Lala lets users listen to any song in its catalog in its entirety once for free. After that, listeners can sample the song again for 30 seconds or buy a digital download of the song for 89 cents. What separated Lala from other music services, however, was its concept of a "Web song." Listeners could play a song an unlimited number of times for 10 cents, as long as they were connected to the site.
With iTunes, downloaded songs are stored on a user's computer and can be copied to other computers and devices. Web song files sit on Lala's computers and can be played only while the listener is connected to the Lala site. This is sometimes called "cloud" access.
There has been much speculation about whether Apple would use Lala's technology to create its own music-streaming subscription service to compete with Rhapsody or MOG, which charge monthly fees for on-demand access to their extensive song catalogs. Another possibility is that Apple could use Lala's cloud approach to let customers who purchase a song from iTunes also have online access to that song in a sort of pay-once-play-anywhere idea.

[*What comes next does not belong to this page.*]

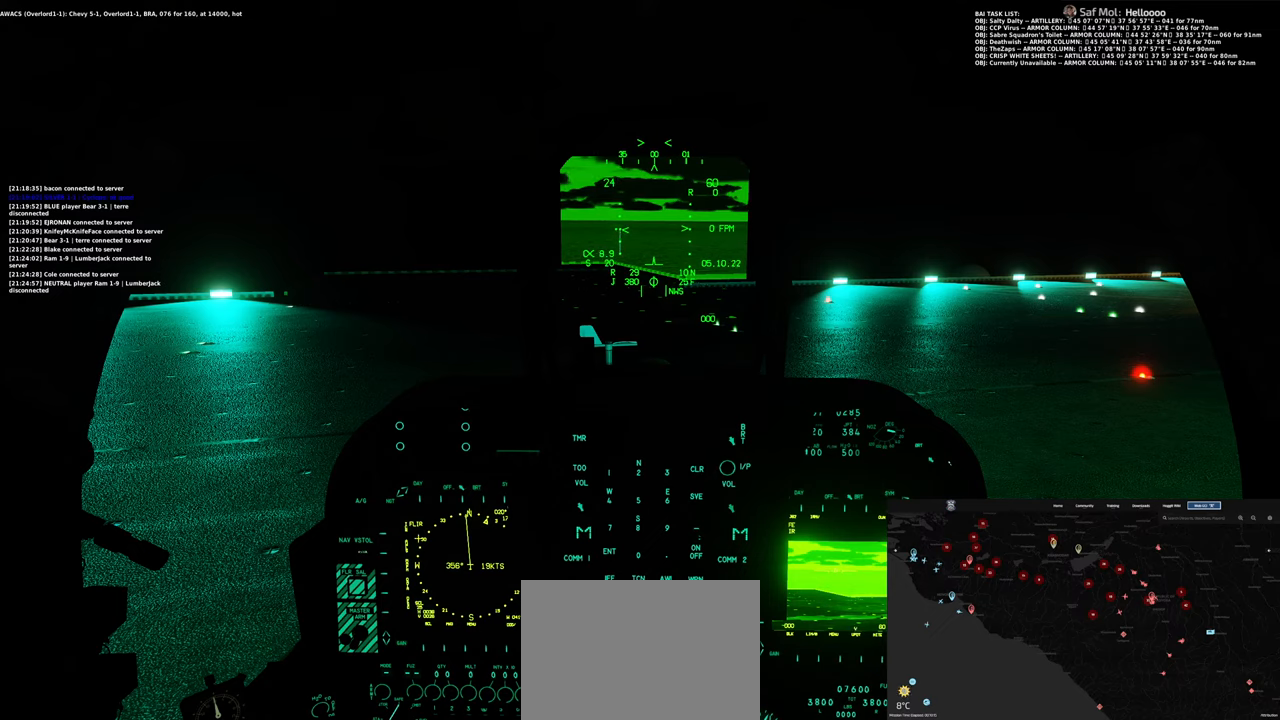
{"buttons": [], "left_stick": "center", "right_stick": "up", "events": [[317, "right_stick", "center"], [483, "right_stick", "up"]]}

(Excerpt) Read more at latimes.com ...
Something about Apple’s purchase of LaLa ... :-)
May 1, 2010
By Andy Patrizio
Apple may be taking the next step in embracing a streaming and cloud-storage service for iTunes, if pundits are reading correctly into Apple's shuttering this week of Lala.com.
The Mac, iPad and iPhone maker purchased Lala.com, a streaming music site, in December. But this week it posted a notice on its front page informing subscribers it will be shutting down the service on May 31 and will not accept new users.
To many industry observers, the signs point to Apple's move to merge its streaming and cloud storage service into iTunes, giving users a way to back up their purchase to the cloud.
Lala is aimed at helping users discover music and purchase DRM-free songs. A plugin handles downloads and synching the music file with a user's own music library.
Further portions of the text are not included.